January 28, 2013 | Registered CommenterBrian

This is too amazing! Passive aggressive poopy pants peeps bummed that they couldn't hang with (better prepared, in all ways) folks out for a fun jaunt! Good on ya for callin' em out online. Those involved with the Sierra Crest Slidaz know that its all fun and games in the mountains, train hard, think on a higher level, and make sure to maximize your enjoyment...when someone passes you or shreds a line harder, get inspired to work harder and aspire to be better! Make a joke of (serious) activities and people will either hate on it because of lacking self-confidence (which you laugh about) or embrace it (which you laugh with them and everyone is better off)! Anyways, thanks for the entertainment, just found the blog and obviously wanted to get a feel for the site via "rants"...lots of good information/beta/thoughts on the site, keep it up! Peace.

March 18, 2014 | Unregistered Commentergranjero

Thanks, Granjero.

Always cool to have new readers. Pretty eclectic collection of stuff here. Early efforts were geared toward training and science and lately it's more TR's. Definitely an evolution of style and content, which is some of the idea of doing it in the first place. Glad to have you. - B

March 18, 2014 | Registered CommenterBrian

Just happened upon your site while looking for beta on Chamonix. Thanks for sharing all the info. I couldn't agree with you more on the above "rant". I get out around 100 days here in the Wasatch or "WasAngeles" as some call this crowded little range and have positive encounters 99.9% of the time.
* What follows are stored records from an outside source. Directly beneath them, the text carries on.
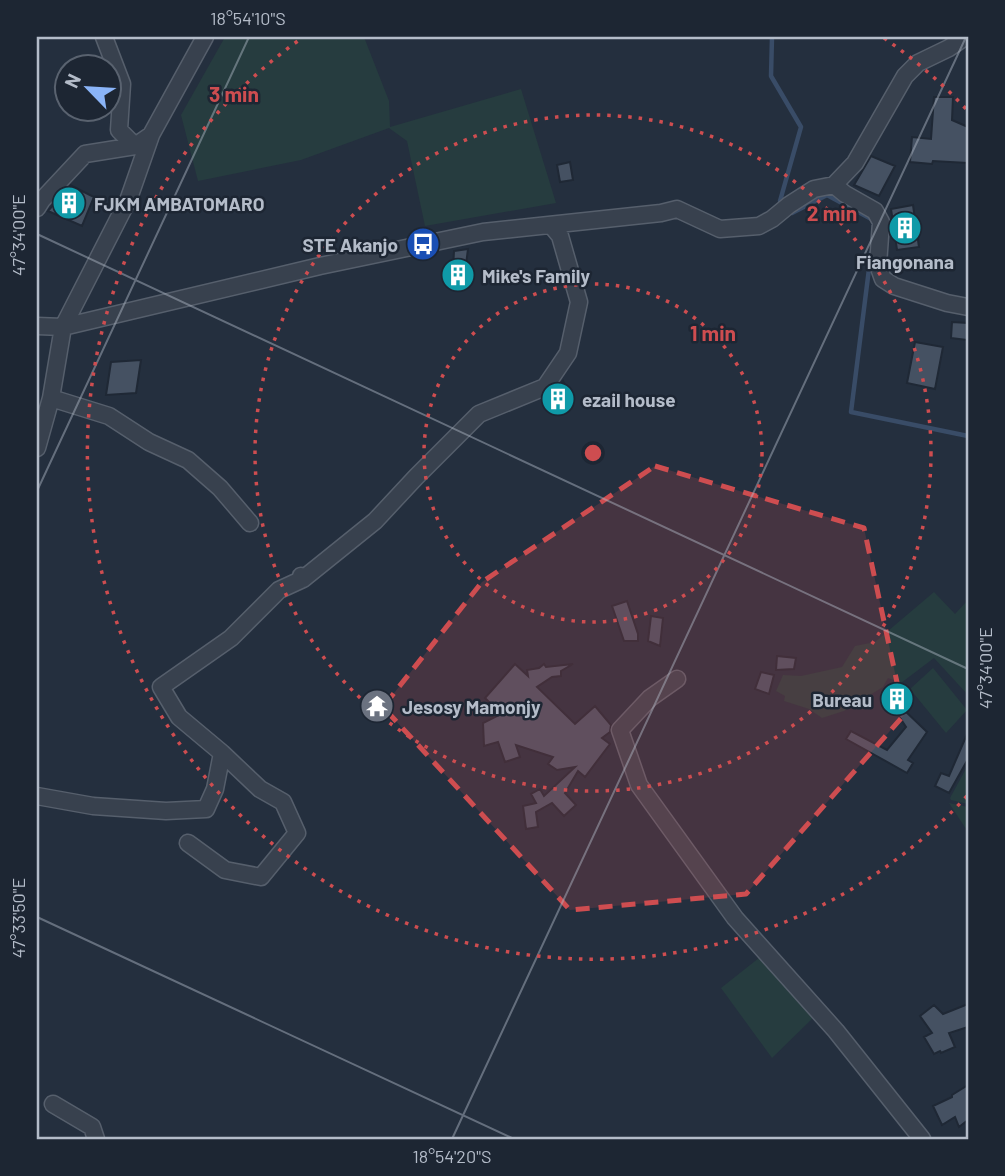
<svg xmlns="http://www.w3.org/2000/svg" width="1005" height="1176" font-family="Barlow,sans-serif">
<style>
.green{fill:#263c3f}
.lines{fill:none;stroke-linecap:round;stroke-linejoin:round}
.stream{stroke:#394c67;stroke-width:4.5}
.building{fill:#455162;stroke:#1f2835;stroke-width:2}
.street-casing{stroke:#565f6c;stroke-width:19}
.street{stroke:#38414e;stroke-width:16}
.marked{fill:#ce4d50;fill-opacity:0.2;stroke:#ce4d50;stroke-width:5;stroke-dasharray:14 9;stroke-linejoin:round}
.ticks{fill:none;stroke:#b4bcc9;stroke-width:2;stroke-opacity:0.45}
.ring{fill:none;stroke:#ce4d50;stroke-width:3.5;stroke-dasharray:3.5 7}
.labels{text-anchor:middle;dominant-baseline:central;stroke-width:5;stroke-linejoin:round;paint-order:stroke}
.poi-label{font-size:19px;font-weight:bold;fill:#b4bcc9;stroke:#1d2633;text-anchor:start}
.centre{fill:#ce4d50;stroke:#1d2633;stroke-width:3.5}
.ring-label{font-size:21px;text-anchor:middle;font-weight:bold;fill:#ce4d50;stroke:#1d2633;stroke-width:5;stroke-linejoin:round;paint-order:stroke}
.neatline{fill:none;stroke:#b4bcc9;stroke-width:2.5}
.ticks-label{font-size:18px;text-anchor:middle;fill:#b4bcc9}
</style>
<rect width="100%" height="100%" fill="#242f3e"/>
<path class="green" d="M225,37H364L389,101L390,127L521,89L556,203L425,226L407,141L389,128L301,160L198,181L181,115Z
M934,592L955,614L968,600V695L934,658L901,683L888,678L883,687L844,711L822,718L809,709L784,701L785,696L776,691L783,675L801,676L842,667L855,646L875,642Z
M933,668L967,710L946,733L910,689Z
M968,765V804L951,800L950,798Z
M949,803L968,807V832Z
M764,954L816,1015L772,1058L721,988Z"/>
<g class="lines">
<path class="stream" d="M772,37L771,76L801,127L780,201L784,205
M790,211L792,213L827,195L875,221
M871,253L851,412L968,436"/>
</g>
<path class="building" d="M934,97H953L952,120L968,127V163L933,161L932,164L910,162L912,137L931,139Z
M871,156L895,166L879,196L854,185Z
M570,162L573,180L560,182L557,165Z
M70,185L94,197L82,226L48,211Z
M913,205L919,247L897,250L891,209Z
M468,249L463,288L452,287L454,251Z
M952,322L968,323L967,340L951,338Z
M915,342L943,347L935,389L907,383Z
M141,360L136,393L106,395L111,362Z
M563,381L573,401L553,413L545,398L553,393Z
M627,601L638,634V641H624L612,606Z
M651,616L663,618L660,646L648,641Z
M777,656L796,658L794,669L776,670Z
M515,664L528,676L527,670L539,668L544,664L546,667L573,664L561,671V676L552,677L537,687L575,724L595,706L611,725L610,732L602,738L610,744L585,777L578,771L565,793L576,805L564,816L552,803L536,812L538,827L526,829L523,806L536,803L531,794L540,789L544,796L575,767L557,770L548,764L553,757L516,745L520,757L505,762L498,742L484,746L483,723L501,714L485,698Z
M761,672L774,675L769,694L755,689Z
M895,684L911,706L904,710L927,732L908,760L913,763L907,773L846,739L851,731L887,750L906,727L883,692Z
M968,732V759L949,793L935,786L941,773L949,776Z
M968,1004V1027L949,1033L955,1047L941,1053L940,1051L934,1054L924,1037L932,1033L920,1016L934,1005L943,1014Z
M968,1085V1120L959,1127L955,1117L942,1125L933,1106L952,1097V1095Z"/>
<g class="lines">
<defs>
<path id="street" d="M104,37L122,84L119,130L135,146
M965,37L949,48L918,63L905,76L855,163L834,185L845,194L875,211L881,222L878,265L883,279L894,286L947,303L968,307
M37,208L42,200L85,154L135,146L151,135
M37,326L63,327L320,266L483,232L661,213L677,209L720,229L759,226L772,219L789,205L814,189L834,185
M51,398L109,416L149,442L188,460L220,488L250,523
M37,448L51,398L63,327L129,198L151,135L205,37
M301,576L303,579L375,521L416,477L479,414L545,387L568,353L579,302L560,236L551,225
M677,679L650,698L620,730L639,785L735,918L836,1031L922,1139
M37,796L93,806L166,811L206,809L215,789L222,753
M188,843L225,870L261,877L297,833L283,802L260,789L222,753L179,717L161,687L231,638L279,590L303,579
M53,1104L92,1127L96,1139"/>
</defs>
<use href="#street" class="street-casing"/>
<use href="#street" class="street"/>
</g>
<path class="marked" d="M655,466L864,528L904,715L746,894L570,910L383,707L482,582Z"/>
<path class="ticks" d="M37,234L968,669M37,491L249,37M37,917L514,1139M452,1139L966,37"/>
<g class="ring">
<circle cx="593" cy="453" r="169"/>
<circle cx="593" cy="453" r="338"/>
<path d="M967 796A507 507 0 1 1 302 38M884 38A507 507 0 0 1 967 110"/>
</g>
<defs>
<symbol id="building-disc" viewBox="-11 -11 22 22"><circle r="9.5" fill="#0f9aa8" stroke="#1d2633"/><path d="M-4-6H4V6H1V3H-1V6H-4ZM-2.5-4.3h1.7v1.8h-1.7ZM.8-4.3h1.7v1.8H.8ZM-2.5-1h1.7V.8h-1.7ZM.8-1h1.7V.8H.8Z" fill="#fff"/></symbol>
<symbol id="bus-disc" viewBox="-11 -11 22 22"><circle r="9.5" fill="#1a4fb4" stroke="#1d2633"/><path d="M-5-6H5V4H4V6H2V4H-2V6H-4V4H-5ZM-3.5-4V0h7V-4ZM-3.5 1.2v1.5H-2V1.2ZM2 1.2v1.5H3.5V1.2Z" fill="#fff"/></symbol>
<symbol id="temple-disc" viewBox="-11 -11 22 22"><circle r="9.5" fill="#6b7280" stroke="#1d2633"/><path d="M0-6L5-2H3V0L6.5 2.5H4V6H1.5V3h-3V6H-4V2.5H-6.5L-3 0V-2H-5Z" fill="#fff"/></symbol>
</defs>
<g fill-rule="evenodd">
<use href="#building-disc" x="50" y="184" width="38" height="38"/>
<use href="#building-disc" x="886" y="209" width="38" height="38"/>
<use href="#bus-disc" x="404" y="225" width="38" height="38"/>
<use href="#building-disc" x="439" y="256" width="38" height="38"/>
<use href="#building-disc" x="539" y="380" width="38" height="38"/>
<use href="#building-disc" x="878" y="680" width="38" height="38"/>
<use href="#temple-disc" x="358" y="687" width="38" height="38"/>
</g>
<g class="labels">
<g class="poi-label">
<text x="94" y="203">FJKM AMBATOMARO</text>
<text x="398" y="244" text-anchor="end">STE Akanjo</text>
<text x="905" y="261" text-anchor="middle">Fiangonana</text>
<text x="482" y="275">Mike's Family</text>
<text x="582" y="399">ezail house</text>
<text x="872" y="699" text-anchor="end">Bureau</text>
<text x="402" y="706">Jesosy Mamonjy</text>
</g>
</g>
<circle cx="593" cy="453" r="10" class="centre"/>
<g class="ring-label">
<text x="234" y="102">3 min</text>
<text x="832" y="221">2 min</text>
<text x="713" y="341">1 min</text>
</g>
<rect width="1005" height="1176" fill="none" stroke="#1d2633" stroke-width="77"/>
<g transform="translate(88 88) rotate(295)"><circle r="33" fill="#1d2633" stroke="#59626f" stroke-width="2"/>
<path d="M0-5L12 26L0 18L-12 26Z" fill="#8ab4f8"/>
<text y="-10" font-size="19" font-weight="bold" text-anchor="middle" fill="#b4bcc9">N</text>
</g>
<rect x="38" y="38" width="929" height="1100" class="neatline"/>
<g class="ticks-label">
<text x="248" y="25">18°54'10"S</text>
<text transform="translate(19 235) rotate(-90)" y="6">47°34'00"E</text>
<text transform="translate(986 668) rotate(-90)" y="6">47°34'00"E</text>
<text transform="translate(19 918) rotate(-90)" y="6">47°33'50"E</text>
<text x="452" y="1163">18°54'20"S</text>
</g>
</svg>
Unfortunately, I can't say the same about the Tetons; great folks up there but definitely some angry haters.

August 13, 2014 | Unregistered CommenterRay

Hey Ray. Interesting to hear your take on my favorite range. Sad, really, for those of us who love it, that it's that noticeable to visitors like you. Wonder why. I'm about to enter my third full season in AK. There's another completely different attitude up here that's hard to define. AK is full of the "fuck you. This is Alaska. I'll do what I want" kind of thing. I get it, I guess, although I don't care that much about the issues some of these folds worry about. But in the BC, the attitude reveals itself in simple quiet resolve. No one says much to each other. There's no real hate that I can tell but no warm welcome either. One thing is for sure, I've never skied with any of the "old guard". My few partners are all transplants themselves. We end up being another of the cliques, I guess, and the trend persists. Hmmm.